Directions for this task >> Copy out the lines beginning at the one with "left elbow: (227, 193)" and ending at the last line of the data, both included; pictures stay out.
══ Dataset excerpts
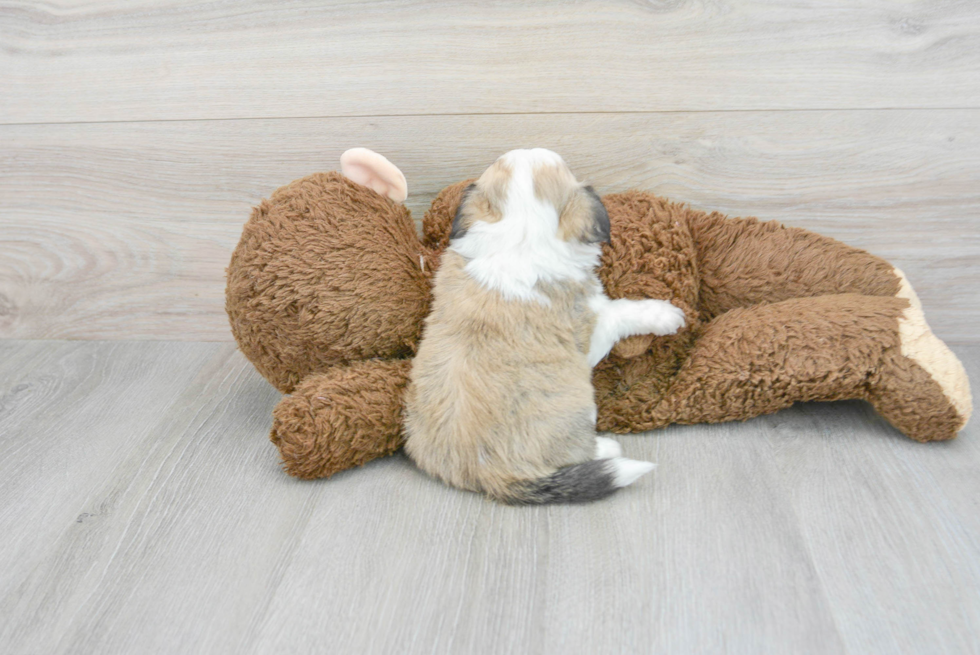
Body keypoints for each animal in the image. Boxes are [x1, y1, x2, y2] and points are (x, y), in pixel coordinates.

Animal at [402, 149, 684, 504]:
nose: (528, 149)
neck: (519, 236)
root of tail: (483, 475)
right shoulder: (593, 327)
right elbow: (622, 312)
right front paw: (666, 314)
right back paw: (606, 448)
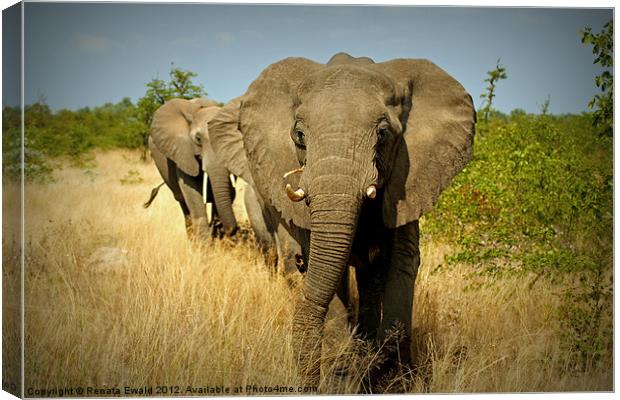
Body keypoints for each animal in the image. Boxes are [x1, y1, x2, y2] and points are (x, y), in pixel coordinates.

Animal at [144, 97, 239, 241]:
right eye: (198, 139)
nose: (233, 230)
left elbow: (227, 193)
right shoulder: (182, 152)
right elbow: (192, 193)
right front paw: (205, 246)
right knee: (183, 204)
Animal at [208, 52, 474, 384]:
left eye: (383, 135)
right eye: (299, 136)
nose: (310, 383)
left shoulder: (409, 177)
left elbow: (400, 262)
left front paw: (391, 377)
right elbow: (325, 266)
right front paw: (343, 367)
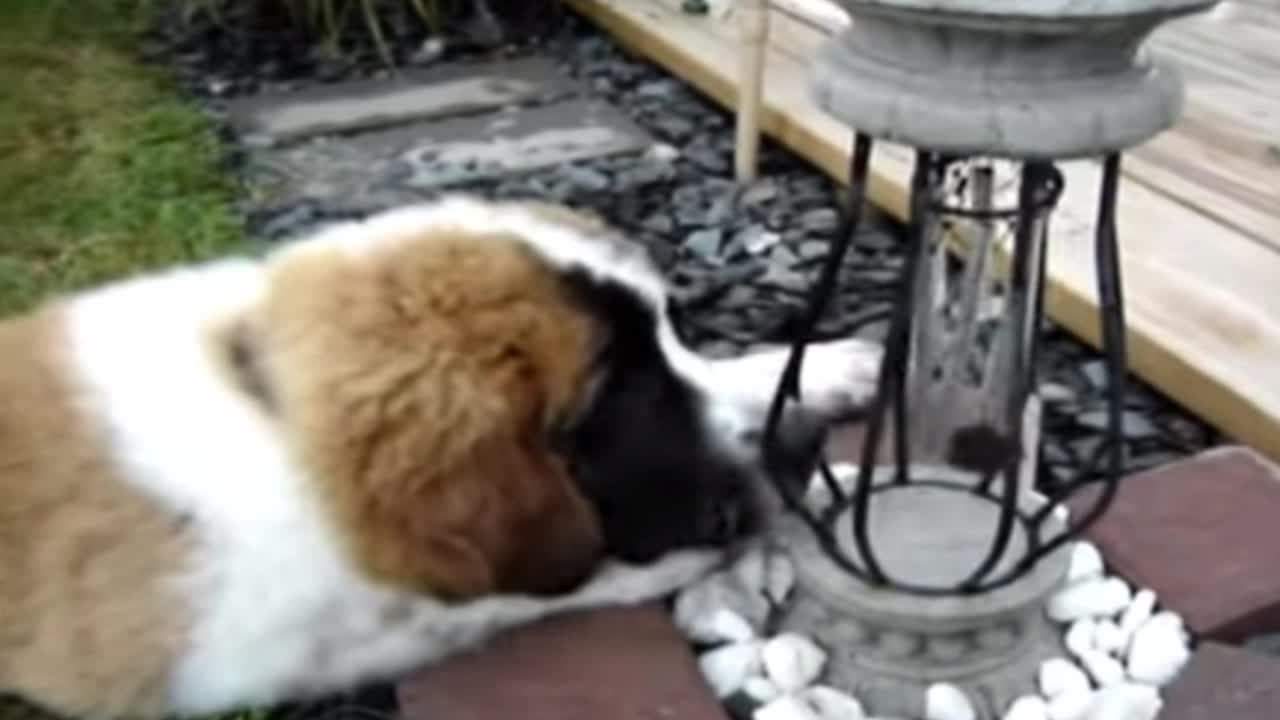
════
Output of the task >>
left elbow: (227, 193)
right shoulder: (182, 152)
right elbow: (192, 193)
right front paw: (205, 246)
right knee: (183, 204)
Animal at [208, 52, 474, 384]:
left eye: (383, 135)
right eye: (299, 136)
nose: (310, 383)
left shoulder: (409, 177)
left elbow: (400, 262)
left front paw: (391, 377)
right elbow: (325, 266)
right front paw: (343, 367)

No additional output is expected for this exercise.